Exercise instructions — State how many lines of the data below contain the string "pancreas". Give only the number.

The data —
━━━

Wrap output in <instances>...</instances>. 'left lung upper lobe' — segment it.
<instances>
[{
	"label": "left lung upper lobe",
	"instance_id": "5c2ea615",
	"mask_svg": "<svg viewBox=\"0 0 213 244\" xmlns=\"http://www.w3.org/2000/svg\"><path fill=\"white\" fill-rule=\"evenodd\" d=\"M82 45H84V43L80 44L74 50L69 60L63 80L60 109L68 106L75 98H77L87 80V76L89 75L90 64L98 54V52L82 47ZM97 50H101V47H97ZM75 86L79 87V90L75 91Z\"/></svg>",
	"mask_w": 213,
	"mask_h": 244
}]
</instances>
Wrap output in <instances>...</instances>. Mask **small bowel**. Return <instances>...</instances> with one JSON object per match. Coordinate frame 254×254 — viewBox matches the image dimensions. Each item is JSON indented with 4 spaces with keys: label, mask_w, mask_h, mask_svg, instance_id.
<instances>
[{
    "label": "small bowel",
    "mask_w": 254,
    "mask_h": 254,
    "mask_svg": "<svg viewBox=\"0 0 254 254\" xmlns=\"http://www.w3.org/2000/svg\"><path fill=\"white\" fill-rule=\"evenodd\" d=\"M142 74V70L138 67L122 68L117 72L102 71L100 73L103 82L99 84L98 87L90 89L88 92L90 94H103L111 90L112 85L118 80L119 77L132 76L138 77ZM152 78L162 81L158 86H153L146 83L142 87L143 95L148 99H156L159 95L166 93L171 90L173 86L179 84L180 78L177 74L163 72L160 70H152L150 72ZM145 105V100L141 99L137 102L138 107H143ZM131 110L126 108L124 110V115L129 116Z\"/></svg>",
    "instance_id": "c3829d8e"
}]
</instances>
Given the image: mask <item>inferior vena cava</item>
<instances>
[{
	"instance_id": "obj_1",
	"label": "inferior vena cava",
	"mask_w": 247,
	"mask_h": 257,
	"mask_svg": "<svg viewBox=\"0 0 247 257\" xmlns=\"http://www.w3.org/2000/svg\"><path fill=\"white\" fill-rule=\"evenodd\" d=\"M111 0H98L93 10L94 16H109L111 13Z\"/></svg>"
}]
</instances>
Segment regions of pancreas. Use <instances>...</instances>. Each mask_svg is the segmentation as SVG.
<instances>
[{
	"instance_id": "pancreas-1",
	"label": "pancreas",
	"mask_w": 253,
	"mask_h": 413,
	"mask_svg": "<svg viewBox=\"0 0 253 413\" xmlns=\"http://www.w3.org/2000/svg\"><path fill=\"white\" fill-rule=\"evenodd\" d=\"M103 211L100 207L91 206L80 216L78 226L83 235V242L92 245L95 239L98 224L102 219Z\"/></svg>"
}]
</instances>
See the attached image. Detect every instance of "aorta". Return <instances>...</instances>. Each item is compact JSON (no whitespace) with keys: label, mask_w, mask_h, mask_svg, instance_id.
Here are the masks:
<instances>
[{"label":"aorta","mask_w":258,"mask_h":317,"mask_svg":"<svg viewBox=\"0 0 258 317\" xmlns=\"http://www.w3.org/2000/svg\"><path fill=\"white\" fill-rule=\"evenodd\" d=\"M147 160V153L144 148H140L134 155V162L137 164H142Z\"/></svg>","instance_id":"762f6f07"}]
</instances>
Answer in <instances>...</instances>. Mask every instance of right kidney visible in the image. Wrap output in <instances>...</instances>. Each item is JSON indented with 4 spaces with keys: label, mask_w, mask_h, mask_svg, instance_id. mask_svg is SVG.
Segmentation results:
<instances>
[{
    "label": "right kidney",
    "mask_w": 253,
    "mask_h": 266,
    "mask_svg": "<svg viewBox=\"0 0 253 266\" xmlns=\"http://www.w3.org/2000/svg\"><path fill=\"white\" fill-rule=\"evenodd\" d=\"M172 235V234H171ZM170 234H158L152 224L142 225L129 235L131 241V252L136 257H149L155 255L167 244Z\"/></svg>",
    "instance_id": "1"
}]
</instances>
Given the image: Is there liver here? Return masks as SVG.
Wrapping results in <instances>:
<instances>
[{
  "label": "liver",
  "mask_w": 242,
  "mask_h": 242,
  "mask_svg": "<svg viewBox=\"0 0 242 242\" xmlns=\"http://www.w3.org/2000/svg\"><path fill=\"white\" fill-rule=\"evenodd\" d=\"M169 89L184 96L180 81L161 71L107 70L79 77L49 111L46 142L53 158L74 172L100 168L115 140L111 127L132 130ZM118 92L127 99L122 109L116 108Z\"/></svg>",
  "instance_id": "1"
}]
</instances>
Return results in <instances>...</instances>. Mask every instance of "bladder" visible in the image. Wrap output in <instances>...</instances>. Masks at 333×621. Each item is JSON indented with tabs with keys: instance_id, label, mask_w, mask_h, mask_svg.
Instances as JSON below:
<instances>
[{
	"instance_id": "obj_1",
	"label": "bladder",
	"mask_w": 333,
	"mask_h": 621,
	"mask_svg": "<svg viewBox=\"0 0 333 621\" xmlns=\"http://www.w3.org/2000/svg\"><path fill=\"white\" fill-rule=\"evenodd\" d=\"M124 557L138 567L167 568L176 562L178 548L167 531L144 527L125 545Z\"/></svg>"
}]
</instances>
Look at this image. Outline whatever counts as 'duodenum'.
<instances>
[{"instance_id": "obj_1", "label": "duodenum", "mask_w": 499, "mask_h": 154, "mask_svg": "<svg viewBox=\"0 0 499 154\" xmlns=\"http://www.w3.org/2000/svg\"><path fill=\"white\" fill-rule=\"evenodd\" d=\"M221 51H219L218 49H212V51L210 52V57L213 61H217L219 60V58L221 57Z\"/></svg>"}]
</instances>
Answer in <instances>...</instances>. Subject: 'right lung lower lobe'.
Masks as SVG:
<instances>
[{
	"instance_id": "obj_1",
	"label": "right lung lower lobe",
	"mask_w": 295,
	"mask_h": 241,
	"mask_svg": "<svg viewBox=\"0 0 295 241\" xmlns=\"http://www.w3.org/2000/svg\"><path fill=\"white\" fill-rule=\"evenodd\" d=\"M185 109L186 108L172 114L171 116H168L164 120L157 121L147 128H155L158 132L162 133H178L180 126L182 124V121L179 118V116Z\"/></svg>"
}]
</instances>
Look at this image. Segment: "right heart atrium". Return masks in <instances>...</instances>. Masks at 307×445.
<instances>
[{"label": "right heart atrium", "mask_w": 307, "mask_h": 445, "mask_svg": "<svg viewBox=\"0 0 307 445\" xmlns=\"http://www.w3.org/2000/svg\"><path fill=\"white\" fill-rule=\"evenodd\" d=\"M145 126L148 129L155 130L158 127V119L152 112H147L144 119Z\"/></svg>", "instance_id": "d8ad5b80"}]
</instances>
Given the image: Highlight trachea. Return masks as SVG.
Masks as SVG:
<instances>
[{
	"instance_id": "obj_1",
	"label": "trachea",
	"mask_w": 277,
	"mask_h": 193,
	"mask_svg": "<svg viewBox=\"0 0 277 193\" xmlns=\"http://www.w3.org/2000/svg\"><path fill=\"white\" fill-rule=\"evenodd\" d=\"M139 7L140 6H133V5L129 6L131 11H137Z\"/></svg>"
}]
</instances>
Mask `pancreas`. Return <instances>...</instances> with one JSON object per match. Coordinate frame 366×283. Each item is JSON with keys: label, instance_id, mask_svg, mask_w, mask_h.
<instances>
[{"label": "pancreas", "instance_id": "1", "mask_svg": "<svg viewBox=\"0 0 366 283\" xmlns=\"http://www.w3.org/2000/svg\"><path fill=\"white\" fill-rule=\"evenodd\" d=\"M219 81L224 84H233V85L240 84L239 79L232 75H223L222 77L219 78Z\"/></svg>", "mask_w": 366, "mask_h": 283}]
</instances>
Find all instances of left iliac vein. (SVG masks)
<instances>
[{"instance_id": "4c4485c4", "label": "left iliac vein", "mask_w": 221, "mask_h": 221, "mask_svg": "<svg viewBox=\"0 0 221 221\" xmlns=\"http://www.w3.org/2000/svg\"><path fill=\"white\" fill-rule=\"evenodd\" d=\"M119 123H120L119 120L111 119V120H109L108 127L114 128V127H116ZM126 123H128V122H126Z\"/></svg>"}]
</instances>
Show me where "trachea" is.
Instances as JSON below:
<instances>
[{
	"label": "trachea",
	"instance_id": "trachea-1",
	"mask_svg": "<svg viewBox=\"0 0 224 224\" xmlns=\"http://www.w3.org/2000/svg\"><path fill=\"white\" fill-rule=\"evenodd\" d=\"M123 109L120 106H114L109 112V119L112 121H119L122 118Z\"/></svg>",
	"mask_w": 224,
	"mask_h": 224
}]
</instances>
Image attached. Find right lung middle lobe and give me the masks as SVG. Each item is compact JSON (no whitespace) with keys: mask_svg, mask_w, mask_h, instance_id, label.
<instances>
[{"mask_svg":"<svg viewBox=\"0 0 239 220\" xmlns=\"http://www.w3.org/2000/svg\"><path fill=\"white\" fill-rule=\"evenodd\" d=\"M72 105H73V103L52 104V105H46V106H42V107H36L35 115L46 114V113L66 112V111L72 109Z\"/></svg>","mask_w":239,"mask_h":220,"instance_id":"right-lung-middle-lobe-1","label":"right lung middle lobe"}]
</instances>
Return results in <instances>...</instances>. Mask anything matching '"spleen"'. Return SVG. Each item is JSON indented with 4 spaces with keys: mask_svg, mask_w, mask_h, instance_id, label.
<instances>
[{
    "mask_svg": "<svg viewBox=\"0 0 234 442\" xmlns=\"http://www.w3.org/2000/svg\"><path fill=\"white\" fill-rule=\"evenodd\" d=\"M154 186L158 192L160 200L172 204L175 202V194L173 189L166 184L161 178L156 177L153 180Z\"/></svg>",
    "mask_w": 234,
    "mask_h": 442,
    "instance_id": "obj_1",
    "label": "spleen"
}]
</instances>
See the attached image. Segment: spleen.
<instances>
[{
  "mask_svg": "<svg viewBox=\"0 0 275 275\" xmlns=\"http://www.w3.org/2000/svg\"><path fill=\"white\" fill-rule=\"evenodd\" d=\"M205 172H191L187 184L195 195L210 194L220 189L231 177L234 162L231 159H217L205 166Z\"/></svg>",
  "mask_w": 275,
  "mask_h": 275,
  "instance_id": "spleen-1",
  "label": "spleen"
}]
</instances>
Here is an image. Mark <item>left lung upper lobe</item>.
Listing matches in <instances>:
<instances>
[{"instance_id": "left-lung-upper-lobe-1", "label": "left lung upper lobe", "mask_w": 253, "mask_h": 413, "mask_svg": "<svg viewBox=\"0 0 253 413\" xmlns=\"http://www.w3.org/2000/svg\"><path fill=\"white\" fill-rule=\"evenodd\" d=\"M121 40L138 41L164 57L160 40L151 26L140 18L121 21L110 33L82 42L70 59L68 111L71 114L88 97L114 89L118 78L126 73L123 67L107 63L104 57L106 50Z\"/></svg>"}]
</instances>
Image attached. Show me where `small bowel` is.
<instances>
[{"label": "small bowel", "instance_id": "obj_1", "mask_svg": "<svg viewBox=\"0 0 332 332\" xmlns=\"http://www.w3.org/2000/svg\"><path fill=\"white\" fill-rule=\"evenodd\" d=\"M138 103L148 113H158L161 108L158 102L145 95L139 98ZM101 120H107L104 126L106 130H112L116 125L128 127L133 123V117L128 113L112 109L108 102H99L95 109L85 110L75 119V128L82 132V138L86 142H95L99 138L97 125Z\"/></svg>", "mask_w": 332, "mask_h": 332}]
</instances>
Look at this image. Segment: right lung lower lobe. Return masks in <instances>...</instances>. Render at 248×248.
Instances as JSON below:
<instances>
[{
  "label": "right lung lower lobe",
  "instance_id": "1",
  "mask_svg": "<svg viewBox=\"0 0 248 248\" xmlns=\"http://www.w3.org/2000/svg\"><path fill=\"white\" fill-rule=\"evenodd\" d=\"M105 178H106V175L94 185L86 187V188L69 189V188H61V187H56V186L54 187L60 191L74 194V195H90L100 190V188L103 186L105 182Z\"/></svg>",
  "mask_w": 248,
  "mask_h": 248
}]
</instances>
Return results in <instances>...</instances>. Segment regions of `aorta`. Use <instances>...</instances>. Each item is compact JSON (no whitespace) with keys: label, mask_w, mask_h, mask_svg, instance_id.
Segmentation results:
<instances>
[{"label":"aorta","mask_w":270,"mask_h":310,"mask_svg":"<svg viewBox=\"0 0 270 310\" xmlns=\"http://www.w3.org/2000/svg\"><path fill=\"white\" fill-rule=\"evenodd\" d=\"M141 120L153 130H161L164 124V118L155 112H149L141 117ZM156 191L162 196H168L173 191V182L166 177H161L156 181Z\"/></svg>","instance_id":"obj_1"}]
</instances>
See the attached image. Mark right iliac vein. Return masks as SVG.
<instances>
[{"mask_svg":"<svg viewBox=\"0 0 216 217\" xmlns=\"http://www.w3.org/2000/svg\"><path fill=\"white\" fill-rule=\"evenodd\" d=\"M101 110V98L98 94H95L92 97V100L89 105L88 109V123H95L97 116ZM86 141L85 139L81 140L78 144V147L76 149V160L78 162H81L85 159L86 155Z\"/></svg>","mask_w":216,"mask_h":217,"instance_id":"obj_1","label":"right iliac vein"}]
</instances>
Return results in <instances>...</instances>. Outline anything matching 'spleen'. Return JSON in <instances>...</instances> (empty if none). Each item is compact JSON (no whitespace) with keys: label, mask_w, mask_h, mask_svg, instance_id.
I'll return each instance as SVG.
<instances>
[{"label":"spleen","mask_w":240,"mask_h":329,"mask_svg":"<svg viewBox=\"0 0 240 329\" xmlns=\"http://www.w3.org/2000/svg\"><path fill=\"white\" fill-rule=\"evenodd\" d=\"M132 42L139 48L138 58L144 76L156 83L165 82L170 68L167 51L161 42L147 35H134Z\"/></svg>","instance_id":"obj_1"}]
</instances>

━━━

Result of the task — 5